Science Minister Lord Sainsbury admitted this week that government support for science departments was insufficient, but said funding chiefs would not consider changing it until at least next year.
Lord Sainsbury came under fire from the House of Commons Science and Technology Select Committee on Wednesday over the recent rash of department closures in the physical sciences.
Last week, a meeting of Reading University’s senate agreed that physics would have to be axed due to financial problems, despite heated opposition from academics and students.
Lord Sainsbury told the committee that there was a "real issue" with the teaching funding for science and the answer to saving struggling departments lay partly in getting that right.

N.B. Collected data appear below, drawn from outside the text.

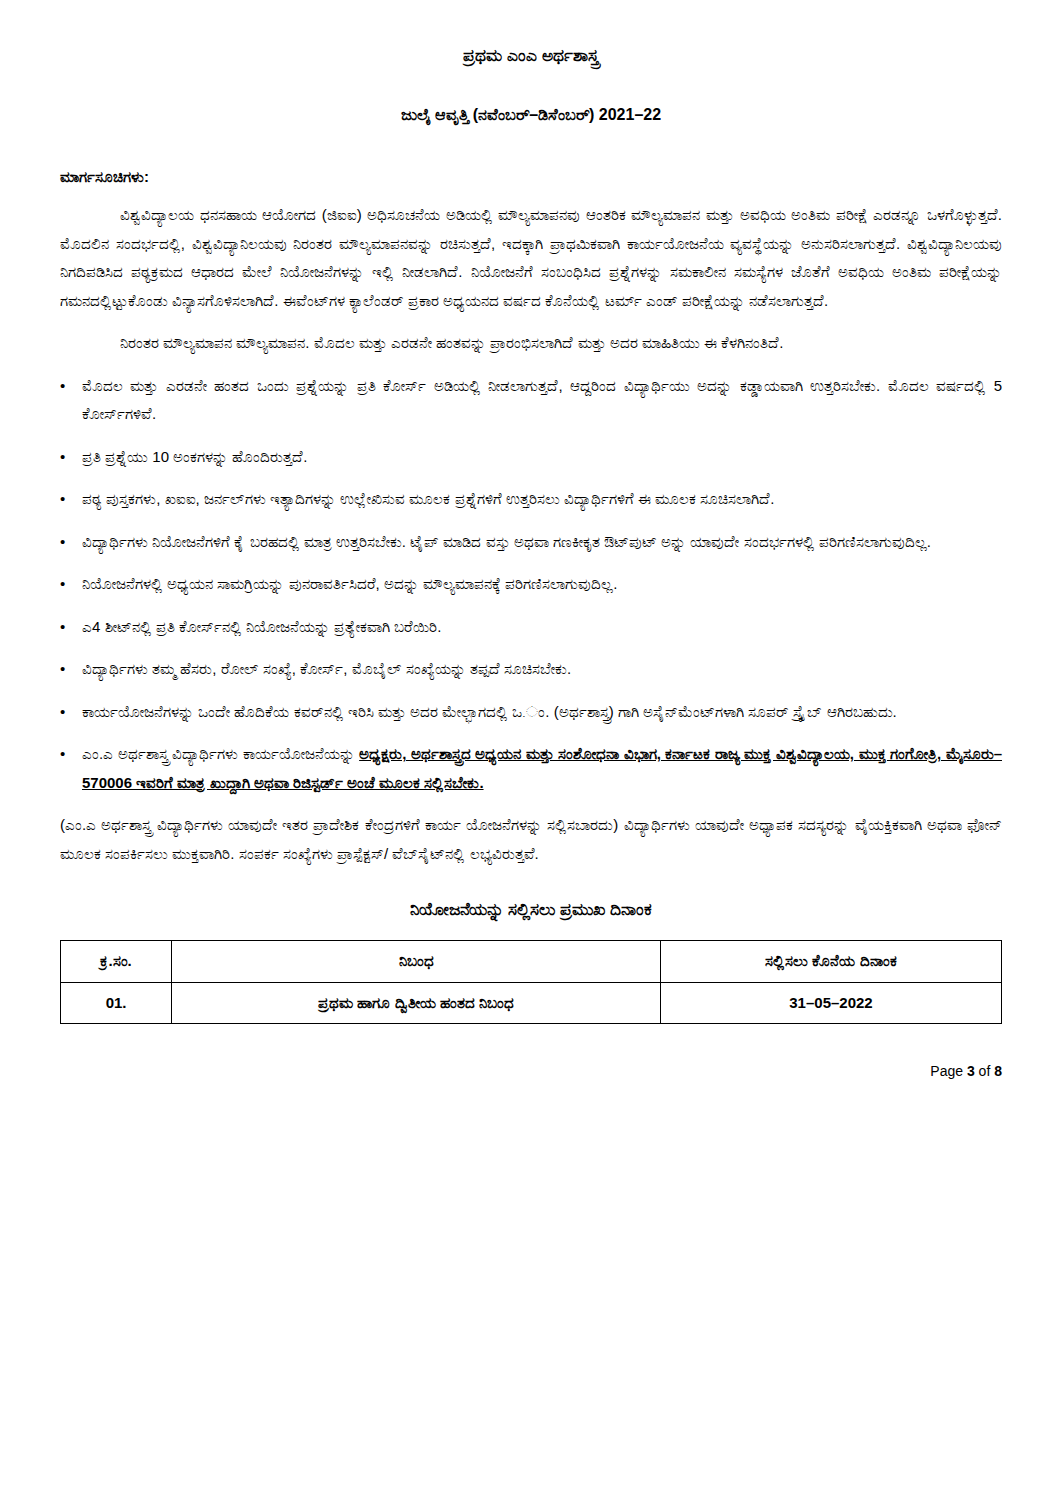ಪ್ರಥಮ ಎಂಎ ಅರ್ಥಶಾಸ್ತ್ರ
ಜುಲೈ ಆವೃತ್ತಿ (ನವೆಂಬರ್–ಡಿಸೆಂಬರ್) 2021–22
ಮಾರ್ಗಸೂಚಿಗಳು:
ವಿಶ್ವವಿದ್ಯಾಲಯ ಧನಸಹಾಯ ಆಯೋಗದ (ಜಿಐಐ) ಅಧಿಸೂಚನೆಯ ಅಡಿಯಲ್ಲಿ ಮೌಲ್ಯಮಾಪನವು ಆಂತರಿಕ ಮೌಲ್ಯಮಾಪನ ಮತ್ತು ಅವಧಿಯ ಅಂತಿಮ ಪರೀಕ್ಷೆ ಎರಡನ್ನೂ ಒಳಗೊಳ್ಳುತ್ತದೆ. ಮೊದಲಿನ ಸಂದರ್ಭದಲ್ಲಿ, ವಿಶ್ವವಿದ್ಯಾನಿಲಯವು ನಿರಂತರ ಮೌಲ್ಯಮಾಪನವನ್ನು ರಚಿಸುತ್ತದೆ, ಇದಕ್ಕಾಗಿ ಪ್ರಾಥಮಿಕವಾಗಿ ಕಾರ್ಯಯೋಜನೆಯ ವ್ಯವಸ್ಥೆಯನ್ನು ಅನುಸರಿಸಲಾಗುತ್ತದೆ. ವಿಶ್ವವಿದ್ಯಾನಿಲಯವು ನಿಗದಿಪಡಿಸಿದ ಪಠ್ಯಕ್ರಮದ ಆಧಾರದ ಮೇಲೆ ನಿಯೋಜನೆಗಳನ್ನು ಇಲ್ಲಿ ನೀಡಲಾಗಿದೆ. ನಿಯೋಜನೆಗೆ ಸಂಬಂಧಿಸಿದ ಪ್ರಶ್ನೆಗಳನ್ನು ಸಮಕಾಲೀನ ಸಮಸ್ಯೆಗಳ ಜೊತೆಗೆ ಅವಧಿಯ ಅಂತಿಮ ಪರೀಕ್ಷೆಯನ್ನು ಗಮನದಲ್ಲಿಟ್ಟುಕೊಂಡು ವಿನ್ಯಾಸಗೊಳಿಸಲಾಗಿದೆ. ಈವೆಂಟ್‌ಗಳ ಕ್ಯಾಲೆಂಡರ್ ಪ್ರಕಾರ ಅಧ್ಯಯನದ ವರ್ಷದ ಕೊನೆಯಲ್ಲಿ ಟರ್ಮ್ ಎಂಡ್ ಪರೀಕ್ಷೆಯನ್ನು ನಡೆಸಲಾಗುತ್ತದೆ.
ನಿರಂತರ ಮೌಲ್ಯಮಾಪನ ಮೌಲ್ಯಮಾಪನ. ಮೊದಲ ಮತ್ತು ಎರಡನೇ ಹಂತವನ್ನು ಪ್ರಾರಂಭಿಸಲಾಗಿದೆ ಮತ್ತು ಅದರ ಮಾಹಿತಿಯು ಈ ಕೆಳಗಿನಂತಿದೆ.
ಮೊದಲ ಮತ್ತು ಎರಡನೇ ಹಂತದ ಒಂದು ಪ್ರಶ್ನೆಯನ್ನು ಪ್ರತಿ ಕೋರ್ಸ್ ಅಡಿಯಲ್ಲಿ ನೀಡಲಾಗುತ್ತದೆ, ಆದ್ದರಿಂದ ವಿದ್ಯಾರ್ಥಿಯು ಅದನ್ನು ಕಡ್ಡಾಯವಾಗಿ ಉತ್ತರಿಸಬೇಕು. ಮೊದಲ ವರ್ಷದಲ್ಲಿ 5 ಕೋರ್ಸ್‌ಗಳಿವೆ.
ಪ್ರತಿ ಪ್ರಶ್ನೆಯು 10 ಅಂಕಗಳನ್ನು ಹೊಂದಿರುತ್ತದೆ.
ಪಠ್ಯ ಪುಸ್ತಕಗಳು, ಖಐಐ, ಜರ್ನಲ್‌ಗಳು ಇತ್ಯಾದಿಗಳನ್ನು ಉಲ್ಲೇಖಿಸುವ ಮೂಲಕ ಪ್ರಶ್ನೆಗಳಿಗೆ ಉತ್ತರಿಸಲು ವಿದ್ಯಾರ್ಥಿಗಳಿಗೆ ಈ ಮೂಲಕ ಸೂಚಿಸಲಾಗಿದೆ.
ವಿದ್ಯಾರ್ಥಿಗಳು ನಿಯೋಜನೆಗಳಿಗೆ ಕೈ ಬರಹದಲ್ಲಿ ಮಾತ್ರ ಉತ್ತರಿಸಬೇಕು. ಟೈಪ್ ಮಾಡಿದ ವಸ್ತು ಅಥವಾ ಗಣಕೀಕೃತ ಔಟ್‌ಪುಟ್ ಅನ್ನು ಯಾವುದೇ ಸಂದರ್ಭಗಳಲ್ಲಿ ಪರಿಗಣಿಸಲಾಗುವುದಿಲ್ಲ.
ನಿಯೋಜನೆಗಳಲ್ಲಿ ಅಧ್ಯಯನ ಸಾಮಗ್ರಿಯನ್ನು ಪುನರಾವರ್ತಿಸಿದರೆ, ಅದನ್ನು ಮೌಲ್ಯಮಾಪನಕ್ಕೆ ಪರಿಗಣಿಸಲಾಗುವುದಿಲ್ಲ.
ಎ4 ಶೀಟ್‌ನಲ್ಲಿ ಪ್ರತಿ ಕೋರ್ಸ್‌ನಲ್ಲಿ ನಿಯೋಜನೆಯನ್ನು ಪ್ರತ್ಯೇಕವಾಗಿ ಬರೆಯಿರಿ.
ವಿದ್ಯಾರ್ಥಿಗಳು ತಮ್ಮ ಹೆಸರು, ರೋಲ್ ಸಂಖ್ಯೆ, ಕೋರ್ಸ್, ಮೊಬೈಲ್ ಸಂಖ್ಯೆಯನ್ನು ತಪ್ಪದೆ ಸೂಚಿಸಬೇಕು.
ಕಾರ್ಯಯೋಜನೆಗಳನ್ನು ಒಂದೇ ಹೊದಿಕೆಯ ಕವರ್‌ನಲ್ಲಿ ಇರಿಸಿ ಮತ್ತು ಅದರ ಮೇಲ್ಭಾಗದಲ್ಲಿ ಒ.ಂ. (ಅರ್ಥಶಾಸ್ತ್ರ) ಗಾಗಿ ಅಸೈನ್‌ಮೆಂಟ್‌ಗಳಾಗಿ ಸೂಪರ್ ಸ್ಕ್ರೈಬ್ ಆಗಿರಬಹುದು.
ಎಂ.ಎ ಅರ್ಥಶಾಸ್ತ್ರ ವಿದ್ಯಾರ್ಥಿಗಳು ಕಾರ್ಯಯೋಜನೆಯನ್ನು ಅಧ್ಯಕ್ಷರು, ಅರ್ಥಶಾಸ್ತ್ರದ ಅಧ್ಯಯನ ಮತ್ತು ಸಂಶೋಧನಾ ವಿಭಾಗ, ಕರ್ನಾಟಕ ರಾಜ್ಯ ಮುಕ್ತ ವಿಶ್ವವಿದ್ಯಾಲಯ, ಮುಕ್ತ ಗಂಗೋತ್ರಿ, ಮೈಸೂರು–570006 ಇವರಿಗೆ ಮಾತ್ರ ಖುದ್ದಾಗಿ ಅಥವಾ ರಿಜಿಸ್ಟರ್ಡ್ ಅಂಚೆ ಮೂಲಕ ಸಲ್ಲಿಸಬೇಕು.
(ಎಂ.ಎ ಅರ್ಥಶಾಸ್ತ್ರ ವಿದ್ಯಾರ್ಥಿಗಳು ಯಾವುದೇ ಇತರ ಪ್ರಾದೇಶಿಕ ಕೇಂದ್ರಗಳಿಗೆ ಕಾರ್ಯ ಯೋಜನೆಗಳನ್ನು ಸಲ್ಲಿಸಬಾರದು) ವಿದ್ಯಾರ್ಥಿಗಳು ಯಾವುದೇ ಅಧ್ಯಾಪಕ ಸದಸ್ಯರನ್ನು ವೈಯಕ್ತಿಕವಾಗಿ ಅಥವಾ ಫೋನ್ ಮೂಲಕ ಸಂಪರ್ಕಿಸಲು ಮುಕ್ತವಾಗಿರಿ. ಸಂಪರ್ಕ ಸಂಖ್ಯೆಗಳು ಪ್ರಾಸ್ಪೆಕ್ಟಸ್/ ವೆಬ್‌ಸೈಟ್‌ನಲ್ಲಿ ಲಭ್ಯವಿರುತ್ತವೆ.
ನಿಯೋಜನೆಯನ್ನು ಸಲ್ಲಿಸಲು ಪ್ರಮುಖ ದಿನಾಂಕ
| ಕ್ರ.ಸಂ. | ನಿಬಂಧ | ಸಲ್ಲಿಸಲು ಕೊನೆಯ ದಿನಾಂಕ |
| --- | --- | --- |
| 01. | ಪ್ರಥಮ ಹಾಗೂ ದ್ವಿತೀಯ ಹಂತದ ನಿಬಂಧ | 31–05–2022 |
Page 3 of 8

He said: "My own guess is that Set [science, engineering and technology] subject teaching is underfunded. If you don’t have good research money, [and you are] running a chemistry department on the teaching allocation alone, [the department] will not survive and that is why you have closures."
But when pressed about when universities could expect to see some change he angered MPs by failing to offer any fast solutions.
He said: "The Higher Education Funding Council for England is talking in terms of having better information in 2007 about this. Then it is really a question of what that [information] shows and what they can do."
After the meeting, committee chair Phil Willis said: "What we will see is a systematic decline of science departments over the next 18 months to two years as a result of dithering by the Government over the funding formula."
Evan Harris, a Liberal Democrat member of the committee, told Lord Sainsbury: "I don’t understand why the Government isn’t being more proactive and quicker in responding to employers’ demand for science, technology, engineering and maths subjects."
Lord Sainsbury insisted that it would be inappropriate to encourage students to study core science subjects. "We live in a free society and we cannot tell students to do particular subjects."
One third of university physics courses have been axed in the past 12 years. There have also been high-profile chemistry closures at Exeter University, Queen Mary, University of London, King’s College London and Swansea University.
Earlier this year, Sussex University was forced to rescind the decision to close its chemistry department after an international outcry.